▸ **Exercise**:
Convert the stretch of data from the line containing "scientific name: Dioscorea sansibarensis" through the line containing "genus: Fimbristylis" into a JSON list of strings, one string per line, leaving out blank lines.

▸ **Material provided**:
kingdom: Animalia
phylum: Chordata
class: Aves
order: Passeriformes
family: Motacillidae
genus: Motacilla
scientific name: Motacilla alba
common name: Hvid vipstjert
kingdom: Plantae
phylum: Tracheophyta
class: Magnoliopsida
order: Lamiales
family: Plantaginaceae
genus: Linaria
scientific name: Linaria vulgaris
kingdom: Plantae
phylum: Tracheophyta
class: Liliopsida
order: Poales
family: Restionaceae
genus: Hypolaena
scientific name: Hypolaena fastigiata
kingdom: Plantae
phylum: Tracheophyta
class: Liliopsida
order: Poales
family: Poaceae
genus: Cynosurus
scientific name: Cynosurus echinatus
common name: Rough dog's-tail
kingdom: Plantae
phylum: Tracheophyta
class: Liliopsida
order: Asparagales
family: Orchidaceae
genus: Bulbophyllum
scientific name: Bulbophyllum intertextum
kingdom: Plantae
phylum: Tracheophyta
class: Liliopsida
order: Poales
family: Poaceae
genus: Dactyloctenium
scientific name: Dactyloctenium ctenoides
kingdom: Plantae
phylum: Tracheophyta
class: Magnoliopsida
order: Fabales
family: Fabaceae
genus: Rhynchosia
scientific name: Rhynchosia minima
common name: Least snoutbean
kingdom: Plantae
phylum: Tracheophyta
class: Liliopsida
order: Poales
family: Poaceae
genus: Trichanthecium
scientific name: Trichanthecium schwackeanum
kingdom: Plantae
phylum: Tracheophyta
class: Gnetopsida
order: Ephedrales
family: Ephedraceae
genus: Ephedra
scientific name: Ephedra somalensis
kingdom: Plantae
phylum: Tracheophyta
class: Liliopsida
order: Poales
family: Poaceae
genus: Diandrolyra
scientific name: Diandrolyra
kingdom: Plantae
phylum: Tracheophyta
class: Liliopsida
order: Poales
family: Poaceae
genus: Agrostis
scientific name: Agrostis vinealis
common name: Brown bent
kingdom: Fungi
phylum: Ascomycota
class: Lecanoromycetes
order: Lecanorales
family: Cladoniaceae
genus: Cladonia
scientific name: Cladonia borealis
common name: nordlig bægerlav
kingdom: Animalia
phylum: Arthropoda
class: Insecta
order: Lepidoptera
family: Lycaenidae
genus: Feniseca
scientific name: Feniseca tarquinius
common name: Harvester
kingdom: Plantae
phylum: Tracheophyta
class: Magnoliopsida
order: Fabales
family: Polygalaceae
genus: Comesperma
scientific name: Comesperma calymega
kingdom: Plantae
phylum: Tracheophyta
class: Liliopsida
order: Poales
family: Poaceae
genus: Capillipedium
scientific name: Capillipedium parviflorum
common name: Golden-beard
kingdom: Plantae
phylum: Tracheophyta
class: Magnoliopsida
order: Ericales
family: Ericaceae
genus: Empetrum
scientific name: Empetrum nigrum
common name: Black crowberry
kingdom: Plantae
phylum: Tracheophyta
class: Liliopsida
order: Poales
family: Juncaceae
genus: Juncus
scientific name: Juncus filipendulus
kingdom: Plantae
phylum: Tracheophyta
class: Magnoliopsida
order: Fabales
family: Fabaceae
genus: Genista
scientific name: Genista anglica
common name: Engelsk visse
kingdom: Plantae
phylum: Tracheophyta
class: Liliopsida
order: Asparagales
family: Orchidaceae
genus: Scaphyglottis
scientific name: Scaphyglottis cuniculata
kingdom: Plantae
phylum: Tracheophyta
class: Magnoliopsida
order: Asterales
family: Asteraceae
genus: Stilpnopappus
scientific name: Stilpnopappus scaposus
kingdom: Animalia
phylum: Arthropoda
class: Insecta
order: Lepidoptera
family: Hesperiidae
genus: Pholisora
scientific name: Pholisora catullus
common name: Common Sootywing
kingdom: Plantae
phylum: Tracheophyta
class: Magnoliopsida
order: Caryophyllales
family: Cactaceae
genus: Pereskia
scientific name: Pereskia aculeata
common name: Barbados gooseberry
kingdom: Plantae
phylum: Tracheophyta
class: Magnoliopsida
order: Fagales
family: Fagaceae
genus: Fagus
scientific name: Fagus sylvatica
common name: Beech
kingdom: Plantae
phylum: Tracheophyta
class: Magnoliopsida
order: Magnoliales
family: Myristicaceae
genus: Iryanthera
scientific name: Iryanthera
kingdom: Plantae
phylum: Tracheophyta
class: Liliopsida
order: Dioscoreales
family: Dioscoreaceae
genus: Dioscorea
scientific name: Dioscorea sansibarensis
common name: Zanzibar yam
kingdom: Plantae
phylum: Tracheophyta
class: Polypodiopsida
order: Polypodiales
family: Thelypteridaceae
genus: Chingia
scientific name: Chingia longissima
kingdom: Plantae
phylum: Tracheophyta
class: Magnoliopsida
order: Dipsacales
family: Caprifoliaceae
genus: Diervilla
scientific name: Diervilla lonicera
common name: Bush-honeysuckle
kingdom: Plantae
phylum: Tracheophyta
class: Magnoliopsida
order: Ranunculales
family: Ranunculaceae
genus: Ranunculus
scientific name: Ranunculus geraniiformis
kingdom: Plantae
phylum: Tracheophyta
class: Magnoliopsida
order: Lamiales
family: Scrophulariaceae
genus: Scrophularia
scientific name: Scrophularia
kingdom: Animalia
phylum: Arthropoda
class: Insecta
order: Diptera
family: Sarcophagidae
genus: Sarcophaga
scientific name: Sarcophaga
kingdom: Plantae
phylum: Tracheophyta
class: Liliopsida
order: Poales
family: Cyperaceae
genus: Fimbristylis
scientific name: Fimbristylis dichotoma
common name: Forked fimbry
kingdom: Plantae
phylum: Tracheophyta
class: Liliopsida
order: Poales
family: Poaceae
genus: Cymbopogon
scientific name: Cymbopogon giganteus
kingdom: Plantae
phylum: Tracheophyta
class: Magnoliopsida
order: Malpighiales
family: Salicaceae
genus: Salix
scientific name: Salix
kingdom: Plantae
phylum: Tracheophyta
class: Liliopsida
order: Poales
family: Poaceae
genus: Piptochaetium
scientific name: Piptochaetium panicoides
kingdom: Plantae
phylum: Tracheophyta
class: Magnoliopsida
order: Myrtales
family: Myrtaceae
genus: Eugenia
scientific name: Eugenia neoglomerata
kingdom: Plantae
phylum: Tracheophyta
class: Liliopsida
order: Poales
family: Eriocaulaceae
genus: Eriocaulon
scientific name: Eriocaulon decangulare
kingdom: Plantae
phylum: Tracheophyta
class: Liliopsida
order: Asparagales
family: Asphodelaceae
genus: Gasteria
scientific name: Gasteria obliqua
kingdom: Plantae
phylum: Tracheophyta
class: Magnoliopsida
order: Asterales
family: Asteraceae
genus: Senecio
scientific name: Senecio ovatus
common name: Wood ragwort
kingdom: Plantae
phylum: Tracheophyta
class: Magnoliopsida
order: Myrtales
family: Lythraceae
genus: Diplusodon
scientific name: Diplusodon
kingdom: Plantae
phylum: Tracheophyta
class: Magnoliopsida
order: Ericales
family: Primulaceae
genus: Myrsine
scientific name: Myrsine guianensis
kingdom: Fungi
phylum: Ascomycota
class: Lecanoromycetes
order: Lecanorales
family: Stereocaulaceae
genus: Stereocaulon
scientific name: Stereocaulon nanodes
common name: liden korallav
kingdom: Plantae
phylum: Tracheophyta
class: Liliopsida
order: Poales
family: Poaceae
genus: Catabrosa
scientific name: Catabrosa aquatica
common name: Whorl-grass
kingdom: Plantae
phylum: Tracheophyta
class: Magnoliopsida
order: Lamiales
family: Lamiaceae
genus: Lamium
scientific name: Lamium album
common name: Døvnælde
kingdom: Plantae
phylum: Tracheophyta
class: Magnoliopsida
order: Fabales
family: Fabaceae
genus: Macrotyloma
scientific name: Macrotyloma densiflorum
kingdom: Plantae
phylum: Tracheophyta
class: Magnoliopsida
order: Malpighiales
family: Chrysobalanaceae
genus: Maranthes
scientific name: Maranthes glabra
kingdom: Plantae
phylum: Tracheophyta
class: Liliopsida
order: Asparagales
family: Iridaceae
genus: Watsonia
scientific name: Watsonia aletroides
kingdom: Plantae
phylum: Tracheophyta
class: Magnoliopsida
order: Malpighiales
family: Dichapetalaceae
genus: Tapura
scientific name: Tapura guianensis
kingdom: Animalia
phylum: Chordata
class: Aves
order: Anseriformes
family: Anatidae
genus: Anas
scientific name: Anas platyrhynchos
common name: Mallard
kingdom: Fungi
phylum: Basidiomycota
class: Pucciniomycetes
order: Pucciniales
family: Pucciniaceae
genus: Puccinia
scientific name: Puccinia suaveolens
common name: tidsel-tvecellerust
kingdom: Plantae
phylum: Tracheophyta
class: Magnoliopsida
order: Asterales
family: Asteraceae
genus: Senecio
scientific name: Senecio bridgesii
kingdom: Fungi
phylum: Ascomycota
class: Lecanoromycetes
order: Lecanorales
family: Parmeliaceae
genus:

▸ **Result of this exercise**:
[
  "scientific name: Dioscorea sansibarensis",
  "common name: Zanzibar yam",
  "kingdom: Plantae",
  "phylum: Tracheophyta",
  "class: Polypodiopsida",
  "order: Polypodiales",
  "family: Thelypteridaceae",
  "genus: Chingia",
  "scientific name: Chingia longissima",
  "kingdom: Plantae",
  "phylum: Tracheophyta",
  "class: Magnoliopsida",
  "order: Dipsacales",
  "family: Caprifoliaceae",
  "genus: Diervilla",
  "scientific name: Diervilla lonicera",
  "common name: Bush-honeysuckle",
  "kingdom: Plantae",
  "phylum: Tracheophyta",
  "class: Magnoliopsida",
  "order: Ranunculales",
  "family: Ranunculaceae",
  "genus: Ranunculus",
  "scientific name: Ranunculus geraniiformis",
  "kingdom: Plantae",
  "phylum: Tracheophyta",
  "class: Magnoliopsida",
  "order: Lamiales",
  "family: Scrophulariaceae",
  "genus: Scrophularia",
  "scientific name: Scrophularia",
  "kingdom: Animalia",
  "phylum: Arthropoda",
  "class: Insecta",
  "order: Diptera",
  "family: Sarcophagidae",
  "genus: Sarcophaga",
  "scientific name: Sarcophaga",
  "kingdom: Plantae",
  "phylum: Tracheophyta",
  "class: Liliopsida",
  "order: Poales",
  "family: Cyperaceae",
  "genus: Fimbristylis"
]